Dr. Dirac imagined what would happen if a cosmic ray or gamma ray (high-powered photon) happened to hit one of these submerged electrons and transfer to it some of the ray’s energy—perhaps a million electron-volts. It would be hoisted willy-nilly out of its minus nonentity into an observable state of plus energy. Since this would leave a minus energy state unoccupied, that vacant “hole” would be discernible as a contrast against the uniform background of occupied states. By contrast with electrons of minus energy and negative electric charge, the “hole” would have to be an electron of plus energy and positive electric charge. Christening this hole-particle the “anti-electron,” Dr. Dirac stated that its life would be exceedingly brief. In an infinitesimal fraction of a second, it would encounter an ordinary electron, the electron would drop into the hole, and with a flash of light the two would disappear together in the minus energy sea.

Mystics found this theory exciting, but no hard-headed experimenters started looking for the “anti-electron,” the little particle with the positive charge. It was far from the thoughts of young Dr. Carl David Anderson on Aug. 2, 1932. That day, as part of a big cosmic ray program organized by his chief, Robert Andrews Millikan, he was gambling with his Wilson cloud chamber and with expensive photographic plates.

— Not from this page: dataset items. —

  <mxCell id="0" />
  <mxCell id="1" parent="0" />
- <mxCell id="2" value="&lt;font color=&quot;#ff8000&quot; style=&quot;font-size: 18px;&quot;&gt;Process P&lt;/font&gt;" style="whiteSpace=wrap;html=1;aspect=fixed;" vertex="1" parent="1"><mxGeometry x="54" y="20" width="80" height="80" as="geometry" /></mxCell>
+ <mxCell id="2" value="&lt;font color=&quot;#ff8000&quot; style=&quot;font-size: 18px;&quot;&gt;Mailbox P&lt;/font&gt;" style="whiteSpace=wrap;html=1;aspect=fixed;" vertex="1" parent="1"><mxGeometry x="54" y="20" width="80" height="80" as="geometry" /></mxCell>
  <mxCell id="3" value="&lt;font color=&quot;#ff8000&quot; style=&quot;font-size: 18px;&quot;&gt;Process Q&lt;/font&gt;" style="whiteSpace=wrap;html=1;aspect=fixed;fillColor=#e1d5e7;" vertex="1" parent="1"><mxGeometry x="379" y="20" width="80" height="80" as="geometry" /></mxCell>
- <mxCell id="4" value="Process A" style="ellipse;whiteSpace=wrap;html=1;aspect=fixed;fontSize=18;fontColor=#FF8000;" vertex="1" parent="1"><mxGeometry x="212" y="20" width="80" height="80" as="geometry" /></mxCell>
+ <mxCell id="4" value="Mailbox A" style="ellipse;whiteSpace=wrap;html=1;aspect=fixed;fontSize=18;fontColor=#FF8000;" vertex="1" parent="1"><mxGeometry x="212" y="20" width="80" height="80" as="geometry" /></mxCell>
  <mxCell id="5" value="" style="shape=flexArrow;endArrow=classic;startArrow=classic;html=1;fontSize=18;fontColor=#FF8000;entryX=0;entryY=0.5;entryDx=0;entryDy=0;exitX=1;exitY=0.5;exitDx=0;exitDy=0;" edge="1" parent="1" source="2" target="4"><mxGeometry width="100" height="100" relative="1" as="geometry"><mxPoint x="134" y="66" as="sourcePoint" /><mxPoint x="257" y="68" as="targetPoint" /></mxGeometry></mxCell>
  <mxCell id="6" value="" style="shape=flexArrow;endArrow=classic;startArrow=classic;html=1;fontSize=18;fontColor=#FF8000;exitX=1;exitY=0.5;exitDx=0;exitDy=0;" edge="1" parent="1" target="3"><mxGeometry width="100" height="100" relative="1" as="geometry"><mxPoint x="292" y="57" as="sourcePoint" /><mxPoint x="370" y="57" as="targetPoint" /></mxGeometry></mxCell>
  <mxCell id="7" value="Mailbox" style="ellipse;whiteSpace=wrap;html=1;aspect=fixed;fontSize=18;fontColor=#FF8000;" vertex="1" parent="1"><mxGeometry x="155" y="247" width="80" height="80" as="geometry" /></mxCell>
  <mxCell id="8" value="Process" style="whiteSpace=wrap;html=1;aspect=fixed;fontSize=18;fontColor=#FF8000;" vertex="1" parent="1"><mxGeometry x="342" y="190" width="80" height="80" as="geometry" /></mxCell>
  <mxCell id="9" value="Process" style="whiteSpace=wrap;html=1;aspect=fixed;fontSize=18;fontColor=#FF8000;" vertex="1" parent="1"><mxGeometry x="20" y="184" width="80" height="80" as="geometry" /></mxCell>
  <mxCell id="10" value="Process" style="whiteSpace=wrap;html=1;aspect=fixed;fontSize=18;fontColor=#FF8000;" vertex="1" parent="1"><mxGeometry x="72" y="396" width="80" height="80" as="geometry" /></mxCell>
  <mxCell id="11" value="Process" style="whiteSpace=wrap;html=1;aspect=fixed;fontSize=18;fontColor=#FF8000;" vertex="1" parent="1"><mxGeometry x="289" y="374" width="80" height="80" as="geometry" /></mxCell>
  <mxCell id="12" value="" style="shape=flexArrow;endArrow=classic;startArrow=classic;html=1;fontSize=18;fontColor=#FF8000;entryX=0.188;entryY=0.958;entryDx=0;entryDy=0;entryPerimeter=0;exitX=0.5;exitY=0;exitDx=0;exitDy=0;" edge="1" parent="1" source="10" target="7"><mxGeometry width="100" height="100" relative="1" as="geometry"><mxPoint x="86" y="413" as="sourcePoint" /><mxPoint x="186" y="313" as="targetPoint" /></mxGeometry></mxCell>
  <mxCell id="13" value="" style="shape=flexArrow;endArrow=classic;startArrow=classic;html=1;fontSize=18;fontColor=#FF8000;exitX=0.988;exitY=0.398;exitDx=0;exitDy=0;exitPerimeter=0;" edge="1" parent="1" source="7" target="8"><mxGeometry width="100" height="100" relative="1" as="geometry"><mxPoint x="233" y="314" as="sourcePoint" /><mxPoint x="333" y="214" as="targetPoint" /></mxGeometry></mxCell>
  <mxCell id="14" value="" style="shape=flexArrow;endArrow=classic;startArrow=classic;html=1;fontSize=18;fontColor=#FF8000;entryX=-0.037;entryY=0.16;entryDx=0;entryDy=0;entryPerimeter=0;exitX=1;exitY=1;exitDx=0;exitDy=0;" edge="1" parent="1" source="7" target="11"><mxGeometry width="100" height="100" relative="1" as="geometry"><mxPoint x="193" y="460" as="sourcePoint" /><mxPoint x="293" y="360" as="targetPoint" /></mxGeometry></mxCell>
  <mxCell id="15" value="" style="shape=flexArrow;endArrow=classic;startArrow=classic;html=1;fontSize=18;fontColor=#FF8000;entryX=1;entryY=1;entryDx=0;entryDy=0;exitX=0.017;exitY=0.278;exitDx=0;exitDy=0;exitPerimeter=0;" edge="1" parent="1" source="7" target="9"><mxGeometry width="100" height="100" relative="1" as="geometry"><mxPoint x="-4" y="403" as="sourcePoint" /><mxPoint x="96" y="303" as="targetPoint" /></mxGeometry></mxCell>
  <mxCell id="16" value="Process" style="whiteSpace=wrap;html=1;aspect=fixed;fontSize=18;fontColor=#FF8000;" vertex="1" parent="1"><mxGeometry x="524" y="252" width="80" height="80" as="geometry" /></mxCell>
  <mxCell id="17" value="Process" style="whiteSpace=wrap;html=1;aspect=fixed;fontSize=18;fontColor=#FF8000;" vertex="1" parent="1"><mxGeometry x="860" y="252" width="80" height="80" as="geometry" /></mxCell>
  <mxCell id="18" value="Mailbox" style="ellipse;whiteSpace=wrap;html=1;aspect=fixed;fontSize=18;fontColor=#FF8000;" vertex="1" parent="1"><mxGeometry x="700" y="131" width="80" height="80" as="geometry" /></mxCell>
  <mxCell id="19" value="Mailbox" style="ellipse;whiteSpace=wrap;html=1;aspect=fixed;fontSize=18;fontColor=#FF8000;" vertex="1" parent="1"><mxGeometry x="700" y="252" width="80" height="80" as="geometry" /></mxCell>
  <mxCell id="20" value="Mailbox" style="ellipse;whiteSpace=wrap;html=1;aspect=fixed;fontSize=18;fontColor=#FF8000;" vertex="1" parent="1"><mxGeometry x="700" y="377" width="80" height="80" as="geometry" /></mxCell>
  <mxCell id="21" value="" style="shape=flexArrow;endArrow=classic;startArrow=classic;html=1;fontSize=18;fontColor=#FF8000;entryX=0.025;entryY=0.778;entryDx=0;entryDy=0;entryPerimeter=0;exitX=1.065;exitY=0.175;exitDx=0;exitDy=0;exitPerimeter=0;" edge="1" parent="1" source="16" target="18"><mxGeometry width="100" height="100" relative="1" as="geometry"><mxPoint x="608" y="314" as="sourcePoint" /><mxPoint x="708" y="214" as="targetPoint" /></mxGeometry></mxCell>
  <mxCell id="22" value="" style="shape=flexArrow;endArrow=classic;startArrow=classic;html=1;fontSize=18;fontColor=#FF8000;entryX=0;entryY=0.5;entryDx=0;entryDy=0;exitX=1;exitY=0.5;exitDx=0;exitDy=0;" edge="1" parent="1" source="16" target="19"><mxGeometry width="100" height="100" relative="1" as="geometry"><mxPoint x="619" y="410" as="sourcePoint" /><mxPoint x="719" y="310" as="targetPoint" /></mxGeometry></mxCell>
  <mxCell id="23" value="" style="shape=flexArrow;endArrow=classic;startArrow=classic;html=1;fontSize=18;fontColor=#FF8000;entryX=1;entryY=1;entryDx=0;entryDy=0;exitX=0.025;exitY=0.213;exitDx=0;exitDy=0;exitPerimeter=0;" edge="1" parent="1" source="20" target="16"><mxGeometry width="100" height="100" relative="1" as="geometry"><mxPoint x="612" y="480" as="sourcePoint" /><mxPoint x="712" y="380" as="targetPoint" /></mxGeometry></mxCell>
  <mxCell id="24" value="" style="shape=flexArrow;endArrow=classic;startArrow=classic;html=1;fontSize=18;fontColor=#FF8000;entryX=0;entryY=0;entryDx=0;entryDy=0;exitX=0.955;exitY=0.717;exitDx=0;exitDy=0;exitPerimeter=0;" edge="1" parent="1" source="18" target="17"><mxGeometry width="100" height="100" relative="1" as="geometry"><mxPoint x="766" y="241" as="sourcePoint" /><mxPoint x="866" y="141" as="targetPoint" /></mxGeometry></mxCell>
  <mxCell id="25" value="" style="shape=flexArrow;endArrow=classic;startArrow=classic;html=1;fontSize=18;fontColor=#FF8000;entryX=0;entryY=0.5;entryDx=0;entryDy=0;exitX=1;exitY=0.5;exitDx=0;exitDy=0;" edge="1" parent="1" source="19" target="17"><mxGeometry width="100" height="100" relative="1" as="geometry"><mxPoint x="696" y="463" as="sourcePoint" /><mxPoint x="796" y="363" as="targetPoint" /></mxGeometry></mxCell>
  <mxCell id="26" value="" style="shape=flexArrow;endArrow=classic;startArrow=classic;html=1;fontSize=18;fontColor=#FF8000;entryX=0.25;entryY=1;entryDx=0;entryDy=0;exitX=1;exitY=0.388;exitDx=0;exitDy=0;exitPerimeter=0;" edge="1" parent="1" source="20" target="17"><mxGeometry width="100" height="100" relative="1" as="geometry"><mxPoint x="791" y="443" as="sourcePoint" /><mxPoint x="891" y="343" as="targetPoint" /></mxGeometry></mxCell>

The interior of a Wilson chamber is saturated with water vapor. If the chamber’s piston is suddenly pulled out, the lowered pressure causes supersaturation for a moment, and if an ionizing agent such as a cosmic ray happens to be passing through just then, vapor will condense on the ions, leaving a track of fog particles which can be photographed. If Dr. Anderson happened to yank his plunger at just the right moment, he would find ion tracks on his pictures. Nineteen times in 20 he could expect to draw a blank.*

Dr. Anderson was maintaining a strong magnetic field across the chamber which would curve the paths of flying electric particles. By the direction of curvature he could tell whether they were positively or negatively charged. He had also shrewdly inserted a lead plate in the chamber. A particle which passed through this plate would be weakened by the passage, hence more sharply curved on the far side by the magnetic field. Thus the physicist could tell which way it had traveledalong the track.

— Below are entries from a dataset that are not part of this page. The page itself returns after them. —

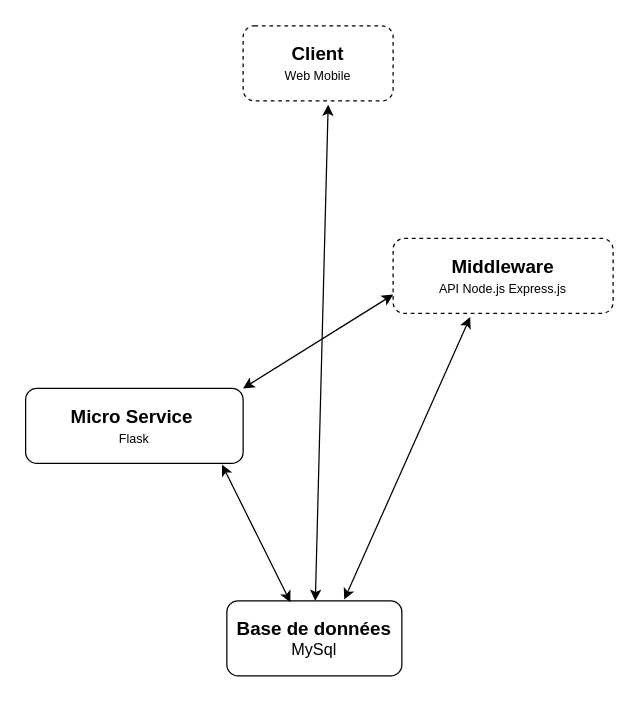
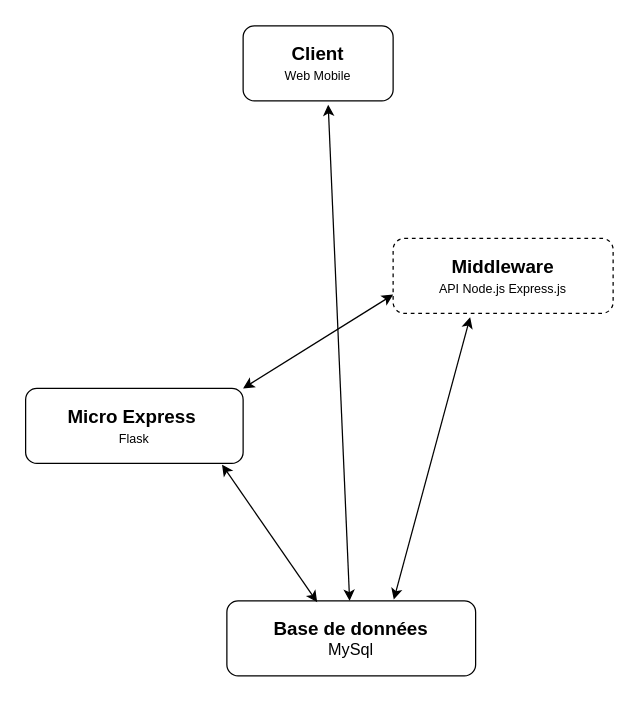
  <mxCell id="0" />
  <mxCell id="1" parent="0" />
- <mxCell id="2" value="&lt;font style=&quot;font-size: 15px;&quot;&gt;&lt;b&gt;Client&lt;/b&gt;&lt;/font&gt;&lt;div&gt;&lt;font style=&quot;font-size: 10px;&quot;&gt;Web Mobile&lt;/font&gt;&lt;/div&gt;" style="rounded=1;whiteSpace=wrap;html=1;fontSize=13;dashed=1;" vertex="1" parent="1"><mxGeometry x="194" y="20" width="120" height="60" as="geometry" /></mxCell>
+ <mxCell id="2" value="&lt;font style=&quot;font-size: 15px;&quot;&gt;&lt;b&gt;Client&lt;/b&gt;&lt;/font&gt;&lt;div&gt;&lt;font style=&quot;font-size: 10px;&quot;&gt;Web Mobile&lt;/font&gt;&lt;/div&gt;" style="rounded=1;whiteSpace=wrap;html=1;fontSize=13;" vertex="1" parent="1"><mxGeometry x="194" y="20" width="120" height="60" as="geometry" /></mxCell>
  <mxCell id="3" value="&lt;font style=&quot;font-size: 15px;&quot;&gt;&lt;b&gt;Middleware&lt;/b&gt;&lt;/font&gt;&lt;div&gt;&lt;font style=&quot;font-size: 10px;&quot;&gt;API Node.js Express.js&lt;/font&gt;&lt;/div&gt;" style="rounded=1;whiteSpace=wrap;html=1;fontSize=13;dashed=1;" vertex="1" parent="1"><mxGeometry x="314" y="190" width="176" height="60" as="geometry" /></mxCell>
- <mxCell id="4" value="&lt;font style=&quot;font-size: 15px;&quot;&gt;&lt;b&gt;Micro Service&lt;/b&gt;&lt;/font&gt;&amp;nbsp;&lt;div&gt;&lt;font style=&quot;font-size: 10px;&quot;&gt;Flask&lt;/font&gt;&lt;/div&gt;" style="rounded=1;whiteSpace=wrap;html=1;fontSize=13;" vertex="1" parent="1"><mxGeometry x="20" y="310" width="174" height="60" as="geometry" /></mxCell>
- <mxCell id="5" value="&lt;font style=&quot;font-size: 15px;&quot;&gt;&lt;b&gt;Base de données&lt;/b&gt;&lt;/font&gt;&lt;div&gt;MySql&lt;/div&gt;" style="rounded=1;whiteSpace=wrap;html=1;fontSize=13;" vertex="1" parent="1"><mxGeometry x="181" y="480" width="140" height="60" as="geometry" /></mxCell>
+ <mxCell id="4" value="&lt;font style=&quot;font-size: 15px;&quot;&gt;&lt;b&gt;Micro Express&lt;/b&gt;&lt;/font&gt;&amp;nbsp;&lt;div&gt;&lt;font style=&quot;font-size: 10px;&quot;&gt;Flask&lt;/font&gt;&lt;/div&gt;" style="rounded=1;whiteSpace=wrap;html=1;fontSize=13;" vertex="1" parent="1"><mxGeometry x="20" y="310" width="174" height="60" as="geometry" /></mxCell>
+ <mxCell id="5" value="&lt;font style=&quot;font-size: 15px;&quot;&gt;&lt;b&gt;Base de données&lt;/b&gt;&lt;/font&gt;&lt;div&gt;MySql&lt;/div&gt;" style="rounded=1;whiteSpace=wrap;html=1;fontSize=13;" vertex="1" parent="1"><mxGeometry x="181" y="480" width="199" height="60" as="geometry" /></mxCell>
  <mxCell id="6" value="" style="endArrow=classic;startArrow=classic;html=1;rounded=0;exitX=0.903;exitY=1.017;exitDx=0;exitDy=0;exitPerimeter=0;entryX=0.363;entryY=0.017;entryDx=0;entryDy=0;entryPerimeter=0;fontSize=13;" edge="1" parent="1" source="4" target="5"><mxGeometry width="50" height="50" relative="1" as="geometry"><mxPoint x="230" y="340" as="sourcePoint" /><mxPoint x="280" y="290" as="targetPoint" /></mxGeometry></mxCell>
  <mxCell id="7" value="" style="endArrow=classic;startArrow=classic;html=1;rounded=0;exitX=0.671;exitY=-0.017;exitDx=0;exitDy=0;exitPerimeter=0;entryX=0.35;entryY=1.05;entryDx=0;entryDy=0;entryPerimeter=0;fontSize=13;" edge="1" parent="1" source="5" target="3"><mxGeometry width="50" height="50" relative="1" as="geometry"><mxPoint x="230" y="340" as="sourcePoint" /><mxPoint x="280" y="290" as="targetPoint" /></mxGeometry></mxCell>
  <mxCell id="8" value="" style="endArrow=classic;startArrow=classic;html=1;rounded=0;entryX=0;entryY=0.75;entryDx=0;entryDy=0;exitX=1;exitY=0;exitDx=0;exitDy=0;fontSize=13;" edge="1" parent="1" source="4" target="3"><mxGeometry width="50" height="50" relative="1" as="geometry"><mxPoint x="190" y="290" as="sourcePoint" /><mxPoint x="260" y="260" as="targetPoint" /></mxGeometry></mxCell>
  <mxCell id="9" value="" style="endArrow=classic;startArrow=classic;html=1;rounded=0;exitX=0.567;exitY=1.05;exitDx=0;exitDy=0;exitPerimeter=0;fontSize=13;" edge="1" parent="1" source="2" target="5"><mxGeometry width="50" height="50" relative="1" as="geometry"><mxPoint x="370" y="140" as="sourcePoint" /><mxPoint x="390" y="180" as="targetPoint" /></mxGeometry></mxCell>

After developing one of his plates Anderson saw that he had scored a hit. To the untrained eye there was nothing but a ragged little white line. But to Anderson that line was astounding. It was thin and sketchy like the path of an electron. The particle had obviously traveled upward along the track and not downward, because it was more strongly bent above the lead plate. Also it had curved to the left. In that magnetic field only a positively charged particle could be traveling upward and curving to the left. In all features the particle was the “anti-electron,” the mathematical “hole” imagined by Dirac. Its life was brief—about a third of a millionth of a second. But Karl Kelchner Darrow of Bell Telephone Laboratories later pronounced it “probably the most famous individual corpuscle in the history of physics.” Dr. Anderson called his discovery the positive electron, or positron.

Forecaster Dirac won a Nobel Prize in 1933. Positrons have now been produced at the rate of 30,000 per second by gamma rays, and the Curie-Joliots of Paris observed them shooting out of light-weight elements in their first experiments with artificial radioactivity. It has even been suggested, despite their brief lives in the laboratory, that positrons may be a component of the primary cosmic rays.

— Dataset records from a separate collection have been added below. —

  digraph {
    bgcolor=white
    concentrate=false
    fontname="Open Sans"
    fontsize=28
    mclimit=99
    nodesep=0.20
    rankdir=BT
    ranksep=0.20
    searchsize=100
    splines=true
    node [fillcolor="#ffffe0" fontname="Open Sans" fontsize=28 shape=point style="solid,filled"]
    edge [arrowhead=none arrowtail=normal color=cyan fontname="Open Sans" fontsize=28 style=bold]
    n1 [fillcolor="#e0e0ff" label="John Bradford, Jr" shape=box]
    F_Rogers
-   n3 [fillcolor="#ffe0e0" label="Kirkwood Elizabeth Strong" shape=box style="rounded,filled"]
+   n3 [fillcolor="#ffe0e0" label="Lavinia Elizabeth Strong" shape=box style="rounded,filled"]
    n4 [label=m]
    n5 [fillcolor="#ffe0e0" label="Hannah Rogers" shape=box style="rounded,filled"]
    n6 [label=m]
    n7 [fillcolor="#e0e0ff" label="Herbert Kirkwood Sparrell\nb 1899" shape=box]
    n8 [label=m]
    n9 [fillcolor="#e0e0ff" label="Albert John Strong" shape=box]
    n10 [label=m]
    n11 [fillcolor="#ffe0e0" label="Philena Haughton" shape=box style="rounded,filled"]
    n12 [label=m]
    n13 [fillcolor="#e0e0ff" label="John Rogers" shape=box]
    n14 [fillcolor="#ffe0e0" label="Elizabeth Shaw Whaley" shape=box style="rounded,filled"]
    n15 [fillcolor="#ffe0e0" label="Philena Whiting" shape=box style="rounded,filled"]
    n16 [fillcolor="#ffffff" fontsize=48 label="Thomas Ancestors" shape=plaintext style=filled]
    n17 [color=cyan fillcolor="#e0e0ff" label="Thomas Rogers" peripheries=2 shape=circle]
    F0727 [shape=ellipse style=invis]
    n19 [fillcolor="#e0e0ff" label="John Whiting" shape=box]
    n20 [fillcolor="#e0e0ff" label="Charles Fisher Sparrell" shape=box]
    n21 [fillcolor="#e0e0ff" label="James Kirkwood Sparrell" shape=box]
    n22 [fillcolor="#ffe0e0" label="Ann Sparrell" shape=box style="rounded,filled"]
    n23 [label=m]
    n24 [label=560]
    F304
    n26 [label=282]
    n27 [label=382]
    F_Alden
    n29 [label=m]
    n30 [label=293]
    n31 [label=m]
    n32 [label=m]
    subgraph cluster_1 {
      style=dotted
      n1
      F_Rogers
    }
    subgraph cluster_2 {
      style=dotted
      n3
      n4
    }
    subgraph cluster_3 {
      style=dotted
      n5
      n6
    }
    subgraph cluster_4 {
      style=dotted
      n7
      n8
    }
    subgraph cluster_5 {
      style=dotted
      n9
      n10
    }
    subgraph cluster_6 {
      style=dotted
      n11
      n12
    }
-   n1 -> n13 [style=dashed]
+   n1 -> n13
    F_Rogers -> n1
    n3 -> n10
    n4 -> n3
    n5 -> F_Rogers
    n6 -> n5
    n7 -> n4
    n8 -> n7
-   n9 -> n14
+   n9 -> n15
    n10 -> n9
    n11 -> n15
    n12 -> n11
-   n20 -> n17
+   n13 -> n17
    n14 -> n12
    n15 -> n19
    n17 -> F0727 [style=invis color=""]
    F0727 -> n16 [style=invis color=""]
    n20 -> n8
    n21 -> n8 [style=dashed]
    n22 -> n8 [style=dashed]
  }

Robert Andrews Millikan, who measured the electric charge of the negative electron, won a Nobel Prize in 1923. Visibly moved was grey-haired Dr. Millikan last week when he heard that his young co-worker was to join him in the highest honor that Science can bestow. Asked by newshawks to say something about his “outside interests,” Nobelist Anderson grinned: “In my younger school days my ambition was to become a track star, a high jumper. But it didn’t work, and now my hobby is tennis. I just couldn’t jump high enough.”

*Since then Wilson chambers have been so rigged that the ionization caused by the passing ray operates a mechanism which automatically pulls the piston at the right moment.